In relation to another, recent post, I am having trouble finding the intersection equation between an offset Ellipse and a Ray (line restricted by a point). Due to the equations being necessary for a computational application, the parameters cannot be replaced by actual values, this is done in the computations.
The Ray is defined as follows:
$$
\begin{cases}
x = o_1 + m \cdot v_1, \\
y = o_2 + m \cdot v_2,
\end{cases}
$$
$O = (o_1, o_2)$ is the origin, or restriction point of the ray, and
$$
V =
\begin{bmatrix}
v_1 \\
v_2
\end{bmatrix}
$$
The Ellipse is defined as follows:
$$
\frac{(x-h)^2}{a^2} + \frac{(y - k)^2}{b^2} = 1,
$$
where $a$ and $b$ are the eccentricity in $x$ and $y$, $h$ and $k$ the offset in $x$ and $y$ from the origin.

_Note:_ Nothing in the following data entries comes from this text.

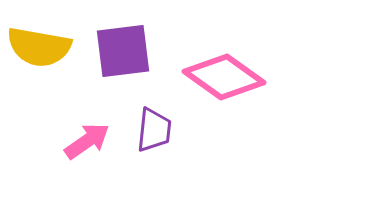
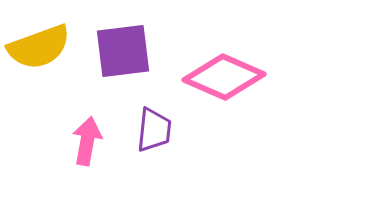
yellow semicircle: rotated 30 degrees counterclockwise
pink diamond: rotated 12 degrees counterclockwise
pink arrow: rotated 45 degrees counterclockwise
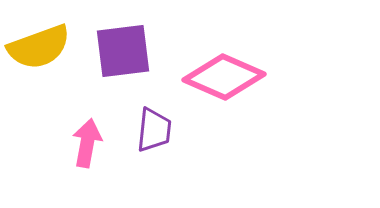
pink arrow: moved 2 px down
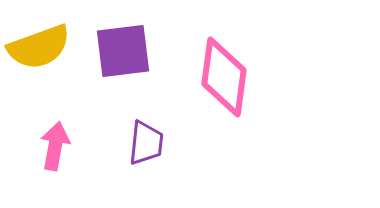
pink diamond: rotated 74 degrees clockwise
purple trapezoid: moved 8 px left, 13 px down
pink arrow: moved 32 px left, 3 px down
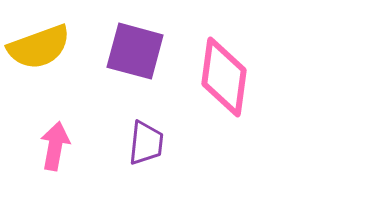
purple square: moved 12 px right; rotated 22 degrees clockwise
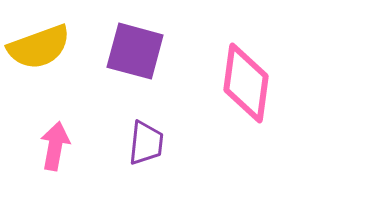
pink diamond: moved 22 px right, 6 px down
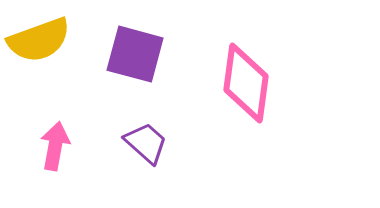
yellow semicircle: moved 7 px up
purple square: moved 3 px down
purple trapezoid: rotated 54 degrees counterclockwise
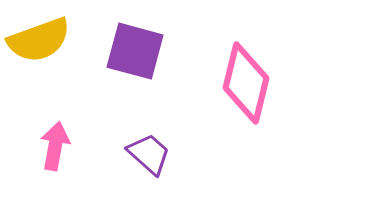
purple square: moved 3 px up
pink diamond: rotated 6 degrees clockwise
purple trapezoid: moved 3 px right, 11 px down
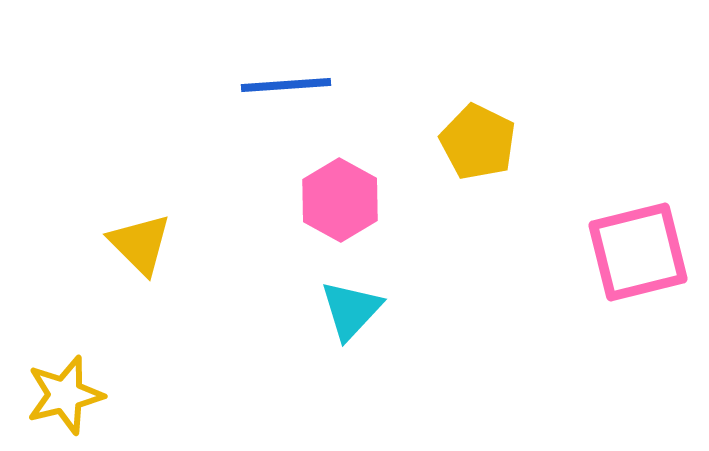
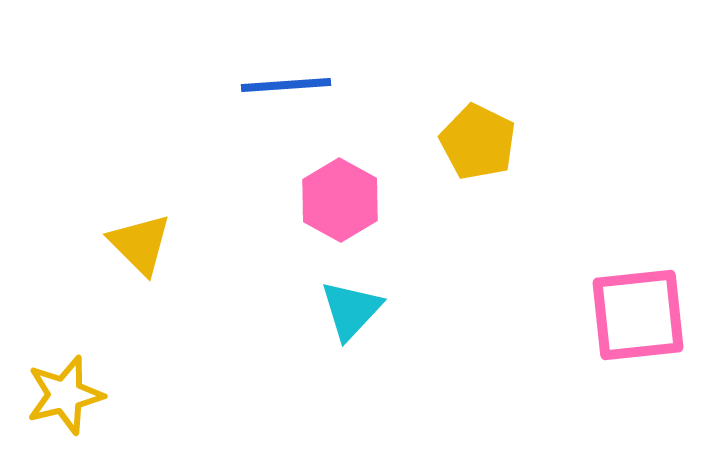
pink square: moved 63 px down; rotated 8 degrees clockwise
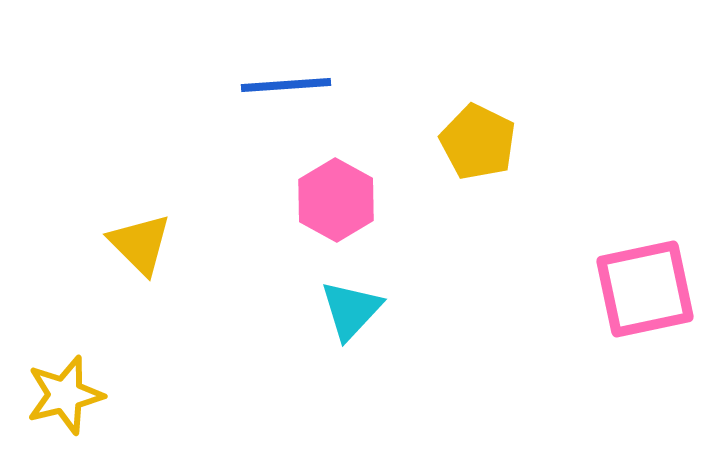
pink hexagon: moved 4 px left
pink square: moved 7 px right, 26 px up; rotated 6 degrees counterclockwise
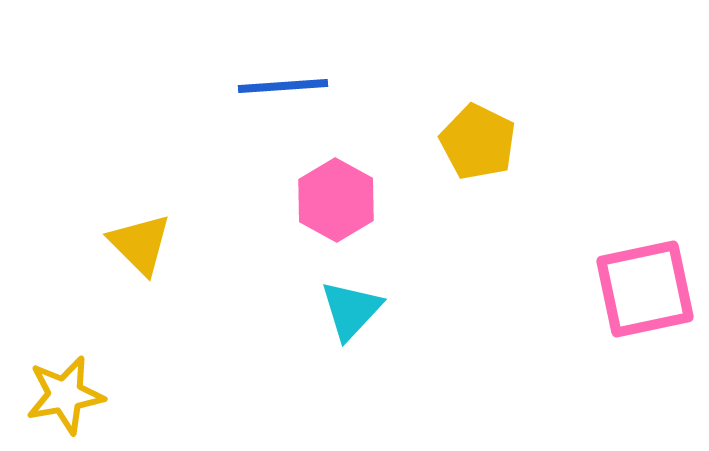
blue line: moved 3 px left, 1 px down
yellow star: rotated 4 degrees clockwise
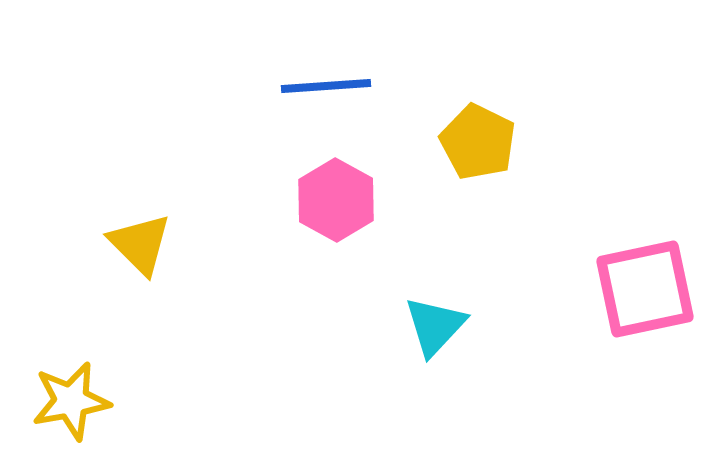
blue line: moved 43 px right
cyan triangle: moved 84 px right, 16 px down
yellow star: moved 6 px right, 6 px down
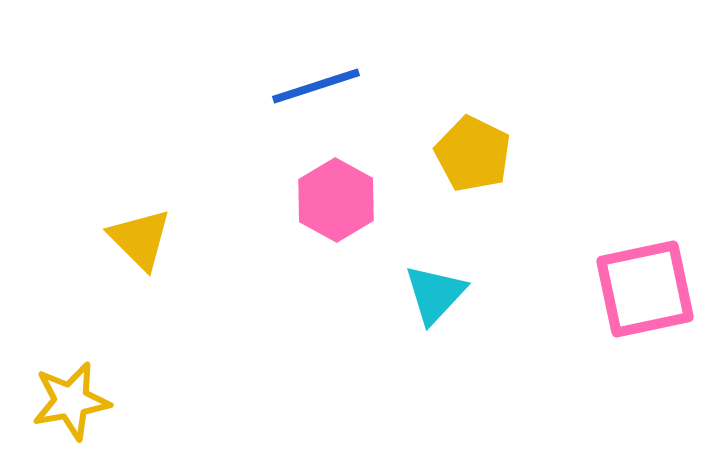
blue line: moved 10 px left; rotated 14 degrees counterclockwise
yellow pentagon: moved 5 px left, 12 px down
yellow triangle: moved 5 px up
cyan triangle: moved 32 px up
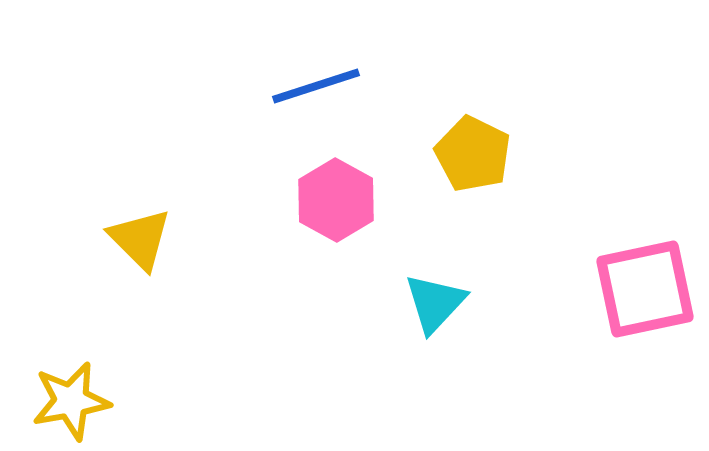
cyan triangle: moved 9 px down
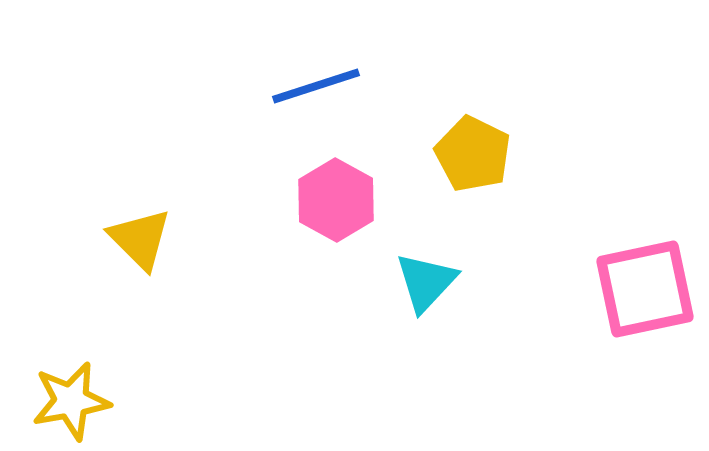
cyan triangle: moved 9 px left, 21 px up
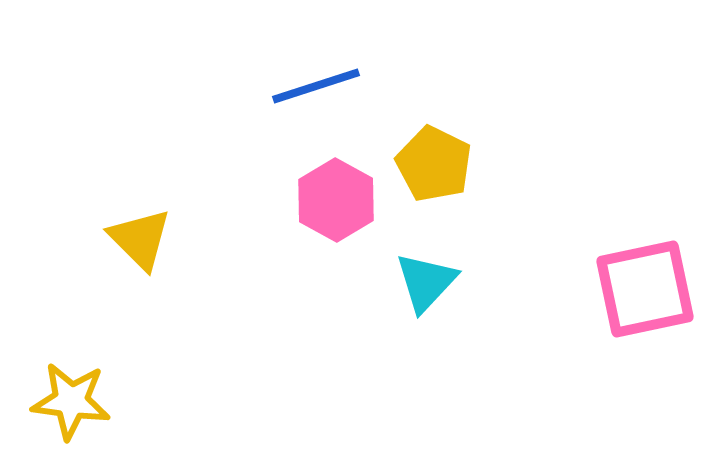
yellow pentagon: moved 39 px left, 10 px down
yellow star: rotated 18 degrees clockwise
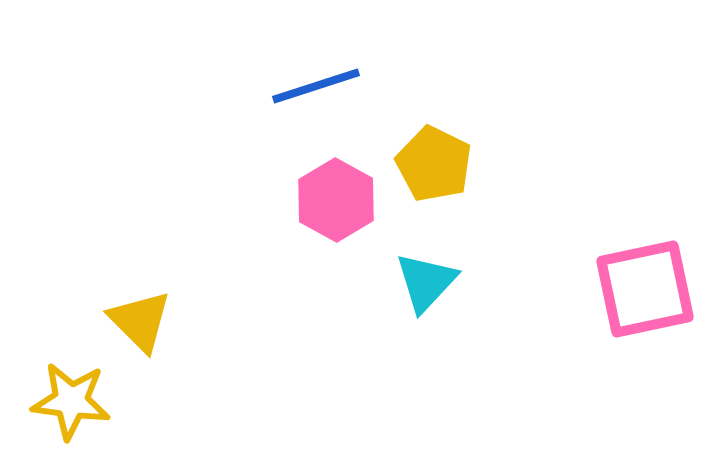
yellow triangle: moved 82 px down
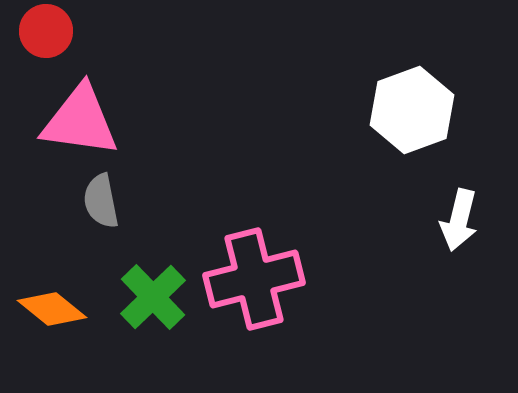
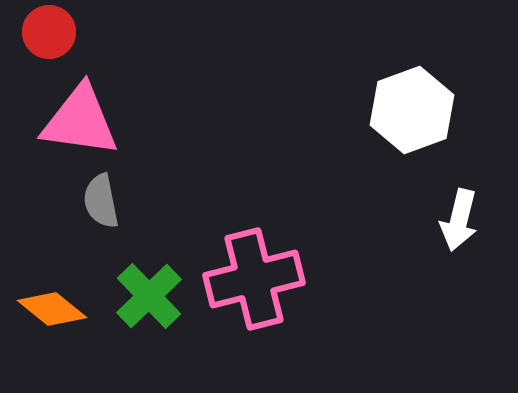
red circle: moved 3 px right, 1 px down
green cross: moved 4 px left, 1 px up
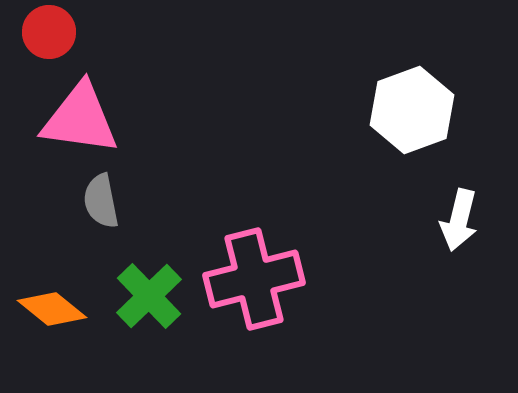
pink triangle: moved 2 px up
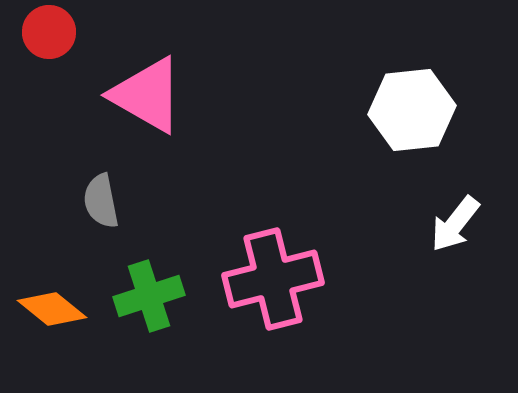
white hexagon: rotated 14 degrees clockwise
pink triangle: moved 67 px right, 24 px up; rotated 22 degrees clockwise
white arrow: moved 4 px left, 4 px down; rotated 24 degrees clockwise
pink cross: moved 19 px right
green cross: rotated 26 degrees clockwise
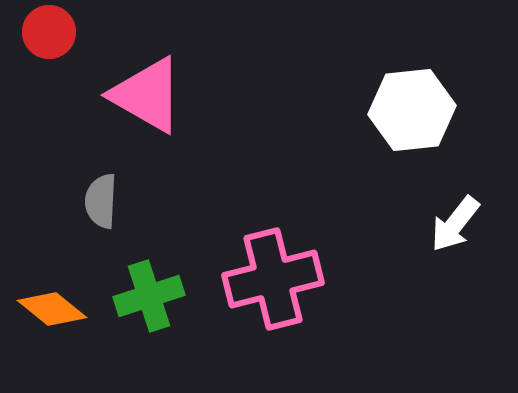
gray semicircle: rotated 14 degrees clockwise
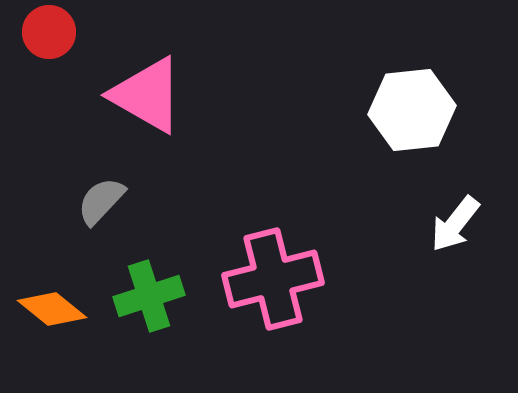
gray semicircle: rotated 40 degrees clockwise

To simplify the algebra, I converted the parametric equation of the ray to a cartesian equation:
$$
y = \frac{v_2}{v_1} x + o_2 - \frac{v_2}{v_1} o_1,
$$
and then set
$$
c = \frac{v_2}{v_1}, d = o_2 - c\cdot o_1.
$$
The final result is this:
$$
x =
\frac{b^2h-a^2c(d-k) \pm ab\sqrt{b^2+a^2c^2 -(ch + d - k)^2}}{b^2+a^2c^2},\ y = cx+d.
$$
This equation should give the intersection between a line $y = cx + d$ and the earlier defined ellipse. however, when setting up this equation in Geogebra, I do not get the expected results. I have checked and redone the algebra multiple times, and I cannot find the error or bad approach angle.
The geogebra setup is here: https://www.geogebra.org/calculator/zpvnjtkj
EDIT:
the equations are for use in code, where the variables will be replaced each time the equation is used and would be "known". the code is for a 2D light propagation, with reflections from elliptical and linear mirrors. Due to accumulating errors, the equation has to be as good as possible and testing using geogebra to check if the calculated intersections are on the ellipse circumference is not working. I will redo the algebra by solving for $m$ or $t$, to use better notation.
EDIT 2:
After constructing the ellipse, Ray and intersection equation solving for the factor of $V$, I found something interesting:
If a or $b$ are bigger or smaller than 1, the intersection is off. However, if $a$ and $b$ are equal to 1: the intersection is correct.
https://www.desmos.com/calculator/7fhdwyzwm8
Edit 3:
Below is the desmos graph when a and b are equal to 1 or -1:
$a$ and $b$ are equal to 1 or -1" />
Below is the same graph when b is not equal to 1 or minus 1:
It might be slightly hard to see, but the blue point on the green line is the point the intersection equation finds. in the first image, the point is on the ellipse periphery. $a$ and $b$ are both equal to 1. in the second image, the point is not on the ellipse periphery. $b$ in the second image is equal to $-1.76$
The ray is defined by the vector parametric equation
$ R(t) = O + t V $ where $ t \gt 0 $
The ellipse is defined by
$$ (r - r_0)^T Q (r - r_0) = 1 $$
where $ r = [x, y]^T $ , $ r_0 = [h, k]^T $ and
$Q = \begin{bmatrix} \dfrac{1}{a^2} && 0 \\ 0 && \dfrac{1}{b^2} \end{bmatrix}$
Substituting the equation of the ray into the equation of the ellipse gives
$ (O + t V - r_0)^T Q (O + t V - r_0 ) = 1 $
Expanding this equation gives
$ t^2 \ V^T Q V + 2 t \ V^T Q (O - r_0) + (O - r_0)^T (O - r_0) - 1 = 0 $
which is of the form
$ a t^2 + b t + c = 0 $
with
$ a = V^T Q V $
$ b = 2 V^T Q (O - r_0)$
$ c =(O - r_0)^T (O - r_0) - 1 $
The solution of this quadratic equation in $t$ is via the quadratic formula which gives us,
$ t_{1,2} = \dfrac{ - b \pm \sqrt{b^2 - 4 a c } } { 2 a } $
Solutions will exist only if $b^2 - 4 a c \ge 0 $. Acceptable values of $t$ are the positive ones. There could be one, two , or no solutions.
Once we've determined the allowable values of $t$, we substitute that into the equation of the ray to get the point $r = [x, y]^T $.